The momentum factor was beloved for much of this bull market. Then, the late 2018 market slump, led mostly by stocks with the momentum designation, plagued the momentum factor, but some exchange traded funds with exposure to this factor could be worth revisiting.

Consider the iShares MSCI USA Momentum Factor ETF (Cboe: MTUM), which provides targeted exposure to the momentum factor, a specific factor that has historically driven a significant part of companies’ risk and return. The $8.44 billion MTUM tracks the MSCI USA Momentum Index.

“iShares Edge MSCI USA Momentum Factor ETF MTUM is an effective strategy that should beat the market over the long term,” said Morningstar in a recent note. “It targets stocks with strong recent risk-adjusted performance, based on the idea that recent performance tends to persist in the short term.”

Investors often associate momentum with growth, meaning some market participants expect strategies like MTUM to be heavy on technology and consumer discretionary sectors.
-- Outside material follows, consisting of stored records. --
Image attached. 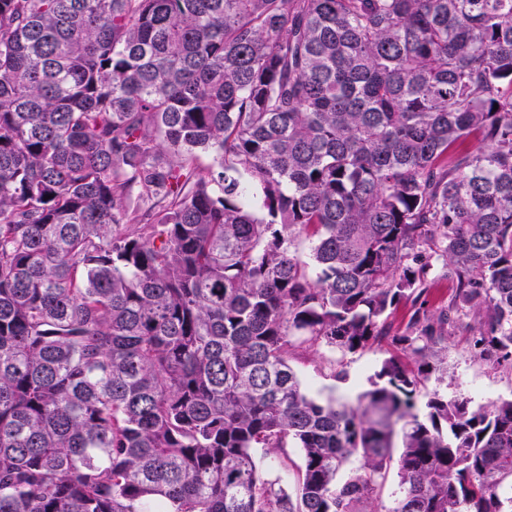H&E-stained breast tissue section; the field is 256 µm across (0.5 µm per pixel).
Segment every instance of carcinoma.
<instances>
[{"instance_id": "carcinoma-1", "label": "carcinoma", "mask_w": 512, "mask_h": 512, "mask_svg": "<svg viewBox=\"0 0 512 512\" xmlns=\"http://www.w3.org/2000/svg\"><path fill=\"white\" fill-rule=\"evenodd\" d=\"M469 314L512 367V0H0V512H512ZM426 295L427 306L435 312L441 306L448 304V298L454 292V284L442 272V263H436L429 275V287ZM470 324V326H469ZM472 315L464 317L448 338L447 357L442 364L443 380L432 378L428 389L437 388L448 396H457L484 404L512 394V371L496 367L475 353L471 326ZM390 342L345 357L327 346H321L317 352L293 361V366L312 395L331 392L354 402L359 393L369 388V378L381 362L393 352L394 347ZM338 372H343L342 379L336 377Z\"/></svg>"}]
</instances>
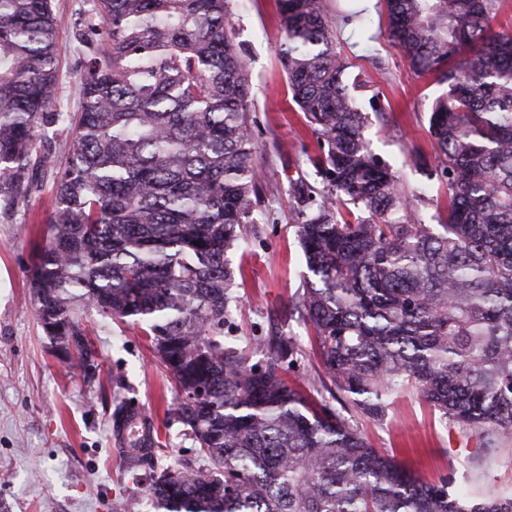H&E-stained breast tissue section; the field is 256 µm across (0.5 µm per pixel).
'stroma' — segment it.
Listing matches in <instances>:
<instances>
[{
	"label": "stroma",
	"mask_w": 512,
	"mask_h": 512,
	"mask_svg": "<svg viewBox=\"0 0 512 512\" xmlns=\"http://www.w3.org/2000/svg\"><path fill=\"white\" fill-rule=\"evenodd\" d=\"M232 39L251 79V136L260 162L258 221L246 225L242 246L229 254L242 272L224 324V339L251 352L274 331L308 333L288 317V302L303 284L305 259L296 226L319 206L331 205L310 165L317 141L292 100L280 63L284 41L279 0H231ZM365 14L371 37L360 40L357 22L339 18L336 45L350 63L347 78L362 86L353 95L368 122L370 148L391 165L406 188L426 181L414 156L436 157L429 107L444 87L434 76L411 73L387 37L381 0ZM59 97L55 108L80 106L79 71L84 49L70 28L58 43ZM305 178L314 195L301 201L292 182ZM51 179L19 200L12 216L0 213V512H152L153 472L202 465L196 444L172 414L176 392L170 375L152 356L150 343L130 324L87 310L84 321L95 353V371L73 368L55 354L39 323L28 270L47 235L43 211ZM146 409L158 431L152 463L127 468L112 431L116 401ZM374 448L394 456L423 480L512 487V456L476 448L415 393L394 396L384 422L358 420Z\"/></svg>",
	"instance_id": "stroma-1"
}]
</instances>
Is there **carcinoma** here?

While those sectors combine for almost 27% of MTUM’s weight, the truth is the fund is sector agnostic. Currently, MTUM’s largest sector weigh is 30.66 to healthcare.

Momentum Factor Issues To Consider

“While momentum looks good on paper, it requires high turnover, which can create high transaction costs,” said Morningstar. “This fund mitigates those costs by rebalancing only twice a year and applying buffer rules to mitigate unnecessary turnover. These steps slightly dilute the portfolio’s exposure to the strongest-momentum stocks, but they should help performance by reducing costs.”
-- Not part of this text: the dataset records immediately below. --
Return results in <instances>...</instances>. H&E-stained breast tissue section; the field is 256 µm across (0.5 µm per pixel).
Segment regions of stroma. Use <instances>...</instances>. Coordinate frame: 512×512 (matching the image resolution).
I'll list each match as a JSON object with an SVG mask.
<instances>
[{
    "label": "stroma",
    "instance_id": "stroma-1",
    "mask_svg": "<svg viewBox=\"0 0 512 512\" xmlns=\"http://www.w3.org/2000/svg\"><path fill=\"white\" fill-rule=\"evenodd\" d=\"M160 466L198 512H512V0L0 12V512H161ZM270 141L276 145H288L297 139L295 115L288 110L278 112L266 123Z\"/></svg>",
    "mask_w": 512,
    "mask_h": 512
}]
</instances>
MTUM’s annual fee is just 0.15%, or $15 on a $10,000 investment, putting it at the favorable end of large-cap domestic smart beta strategies.
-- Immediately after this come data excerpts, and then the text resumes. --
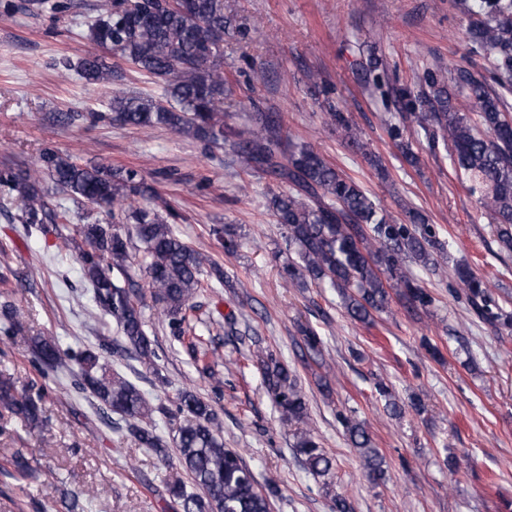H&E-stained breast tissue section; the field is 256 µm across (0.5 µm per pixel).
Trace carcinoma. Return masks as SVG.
<instances>
[{"mask_svg": "<svg viewBox=\"0 0 512 512\" xmlns=\"http://www.w3.org/2000/svg\"><path fill=\"white\" fill-rule=\"evenodd\" d=\"M470 10L479 19L467 32L474 50L494 57L495 70L512 77V0H476ZM88 40L133 64L140 71L166 80L159 97L116 93L109 101L112 120L135 127H164L190 137L207 147L227 144L240 169L261 171L294 186L291 193H274L270 208L284 229L289 248H296L300 263L283 267L291 283L328 284L340 291L344 309L354 321L370 324L374 314L390 304V291L406 299L413 312L433 303L430 293L410 273L409 263L436 266L434 252H443L432 225L419 214L404 224L388 215L350 177L328 164L318 153L295 147L281 135V118L268 113L256 125L235 128L224 123L226 80L221 63L224 37H245L247 27L224 12V0H112V5L87 27ZM90 85H110L112 67L89 53L76 62H66ZM430 94L410 114L426 135L452 147L458 168L495 221L501 249L512 252V118L503 112L502 98L489 90L486 81L469 68L456 69L453 82L464 102L453 98L443 75L426 74ZM479 111L482 129L468 116V107ZM328 119L345 133L347 144L362 150L360 132L345 113L329 108ZM82 205L110 207L143 247V266L154 298L163 305L172 333L183 337L189 325L187 311L201 288L200 275L210 269L212 279L224 283V274L209 256L187 246L173 231L181 219L173 208L165 214L151 207L158 191L136 170L104 165H82L71 156L45 148L35 169L0 168V194L16 219L38 231L45 224L66 220L50 205L43 176ZM210 233L233 254L239 247L237 234L219 225ZM77 259L83 278L92 288L99 310L112 316L124 350L151 367L157 358L154 341L147 335L143 312L134 289L119 286L111 273L127 275L131 239L99 223L82 224ZM455 277L473 312L483 321L512 326V313L503 309L489 285L469 267H459ZM6 336L30 341L43 371H54L72 360L78 366V386L90 392L117 415L116 428L126 431L161 462L169 457V444L157 433L156 415L177 423L173 442L179 461L189 476L180 472L166 478V490L181 512H270L277 496V483L260 486L241 454L224 447L223 426L217 413L198 395L182 392L176 411L151 404L124 377L110 372L103 353L85 350L73 355L51 337L23 335L24 323L15 311L8 312ZM267 391L284 424L294 428L293 448L308 473L316 478L332 474V459L315 437L298 427L307 416L302 388L287 366L268 356L263 361ZM43 397L17 391L10 379L0 375V416L21 418L30 429L47 424ZM364 461L367 475L379 483L385 478V460L372 448L364 423L338 414ZM10 464L23 482L37 480L38 471L29 458L16 450Z\"/></svg>", "mask_w": 512, "mask_h": 512, "instance_id": "1", "label": "carcinoma"}]
</instances>
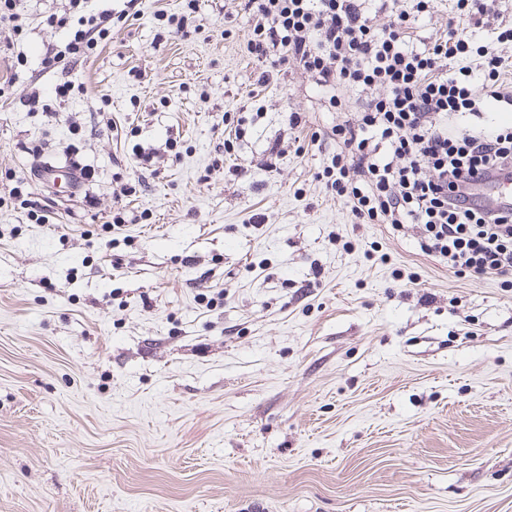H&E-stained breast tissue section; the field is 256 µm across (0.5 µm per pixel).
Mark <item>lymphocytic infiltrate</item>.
Wrapping results in <instances>:
<instances>
[{
	"label": "lymphocytic infiltrate",
	"instance_id": "1",
	"mask_svg": "<svg viewBox=\"0 0 512 512\" xmlns=\"http://www.w3.org/2000/svg\"><path fill=\"white\" fill-rule=\"evenodd\" d=\"M400 0H248L249 51L271 67L295 63L320 86L362 100L358 123L337 125L340 146L321 172L327 191L343 197L361 224H387L397 232L420 227L422 254L446 260L454 273L477 279L512 276V213H495L469 187L475 179L512 178V127L454 134L448 115L504 101L502 77L512 60L476 43L469 21L488 15L486 0H455L448 29L415 45L414 13ZM138 0L120 11L92 0H68L51 25L68 30L62 49L47 50L46 69L59 70L56 102L75 83L62 62L87 58L108 40L113 20L130 18Z\"/></svg>",
	"mask_w": 512,
	"mask_h": 512
}]
</instances>
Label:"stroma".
Masks as SVG:
<instances>
[{
  "label": "stroma",
  "mask_w": 512,
  "mask_h": 512,
  "mask_svg": "<svg viewBox=\"0 0 512 512\" xmlns=\"http://www.w3.org/2000/svg\"><path fill=\"white\" fill-rule=\"evenodd\" d=\"M63 6L23 0L0 36V512H512V284L326 191L355 95L259 83L247 0H196L178 34L155 15L187 0H141L51 118L29 97ZM228 112L256 118L229 156ZM73 161L79 193L42 183Z\"/></svg>",
  "instance_id": "1"
}]
</instances>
Momentum investing can target those companies that are exhibiting high levels of growth. The momentum factor selects company stocks that have recently outperformed based on the idea that “the trend is your friend” and that stock market leaders typically continue to outperform. This type of strategy can be an effective way for targeting growth-oriented companies since stocks with positive momentum often continue to generate strong earnings.

“The fund’s focus on risk-adjusted performance also helps by reducing exposure to the most-volatile momentum stocks, which tend to struggle when the market volatility picks up,” according to Morningstar. “To further address the negative impact of market volatility, the fund’s benchmark rebalances in between the scheduled rebalancing dates if market volatility significantly increases. When this rebalancing is retriggered, the index focuses on more-recent momentum to construct its portfolio. This adjustment should help the fund during periods of high market volatility.”